About 8 miles from Sopore is the famed Wularmarker Lake. It is one of the largest fresh water lake's in Asia and home to some rare water birds. The lake, along with the extensive marshes surrounding it, is an important natural habitat for wildlife. The width and length of the lake is 7 km. From Watlab to Sonawari, it is also an important habitat for fish, accounting for 60 per cent of the total fish production within the State of Jammu and Kashmir. The lake is a source of livelihood for a large human population living along its fringes. The catchment area of the lake supports magnificent coniferous forests, alpine pastures and orchards, adding to the natural beauty and biodiversity of the wetland area. Many villages get their livings from the wular lake, Certain villages from Sopore tehsil residing near banks of wular lake like Hathlangoo, Watlab, Zirmanz, Warapora (Pethbugh), Get most of the livilihood from this lake. Fishes, Firewood and leaves from trees are common items got from this lake and vicinity by these people.

The people of Sopore have been historically anti-establishment but very sporty. Football is a favourite sport. Old people can be seen cheering along with children and young people in the evening football ties, usually played in the degree college grounds, Khushal Stadium, MET ground , Noorgah etc area.

Religious practices

Sopore is dotted by many places of religious significance. The more important ones include: Khan-kah Shah-i-Hamdan and Jama Masjid. Besides there are numerous little shrines (locally called 'Astans') spread all over the place. Frequented by people from many areas, some of these spiritual places include: Baba Shukur Din Watlab Sopore, Shiekh Hamza Makhdoomi Tujar, Syed Fatullah Haqani Bomai, Saed shahib Darapora Zainagir, Daid Mouj Mundji, Arza sahib takya khan zainagair ,Hathi-Shah Sahib, Rahim-Sahib Armpora, Hab Shahib Hathlangoo, Shah-Dargah Sahib, Syed Jamal-Din Sahib, Khuj Sahib-Shiva to name a few.
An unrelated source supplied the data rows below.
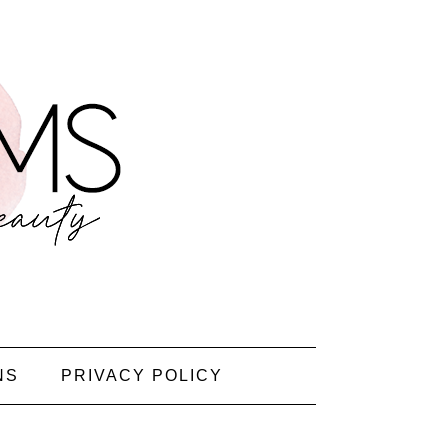
NS
PRIVACY POLICY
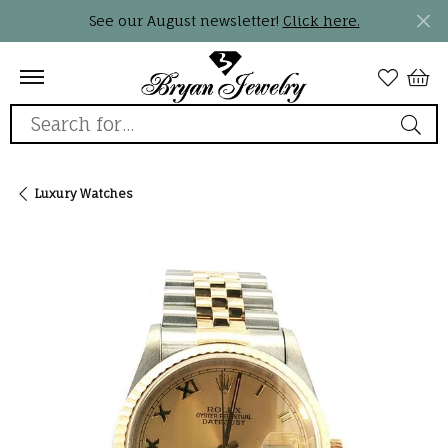
See our August newsletter!
Click here.
Search for...
Luxury Watches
Old Hindu shrines include Rishi peer Mandir (Batpora) and Shiv Mandir. Besides these shrines a lot of people in Sopore venerate the local Peer's (holy men) and the township has been home to quite a few. The more famous ones are: Ahad Sahib , Lassa Sahib Arm, Ama Sahib Guknu, Aziz Sahib Vandhome.

Apart from the seemingly distinct sufi religious streak, Sopore has also been a centre of radical Islamic political formations, notably, the Jamaat-Islami, J and K. The firebrand Islamist leader Syed Ali Shah Geelani, currently Chairman of one faction of the separatist Hurriat conference, belongs to a village called Dooru near Sopore.

Sopore Massacre

In Jammu and Kashmir, on January 6, 1993, Kashmiris witnessed bloodbath and arson by Indian Border Security Force (BSF) personnel in the apple town of Sopore.

At least 60 people fell to the bullets of troopers, hundreds of shops and houses were gutted down and property worth crores of rupees lost when the troopers went on a killing spree in vengeance after one of their colleague had been injured in a firing incident. Though 16 years have passed since the incident, the residents of the town still shiver remembering the fateful chilly morning of January 6, when markets of Sopore were razed to the ground within two hours.

This is one of the few massacres that have been mentioned in TIME Magazine. The news report appeared on Jan 18, 1993 in TIME Magazine under the headline, Blood tide rising: Indian forces carry out one of the worst massacres in Kashmir’s history. The magazine described the massacre as: “Perhaps there is a special corner in hell reserved for troopers who fire their weapons indiscriminately into a crowd of unarmed civilians in the Kashmiri town of Sopore.”

In the reconstructed Main Chowk market of Sopore Town it is hard to find the traces of the carnage the troopers carried out on January 6, 1993, killing more than 55 persons, most of them roasted alive in shops, buses, and houses. The troopers set about 100 houses and 300 shops on fire after dousing them with gunpowder, the local residents recall. For three days people rummaged the debris for bodies.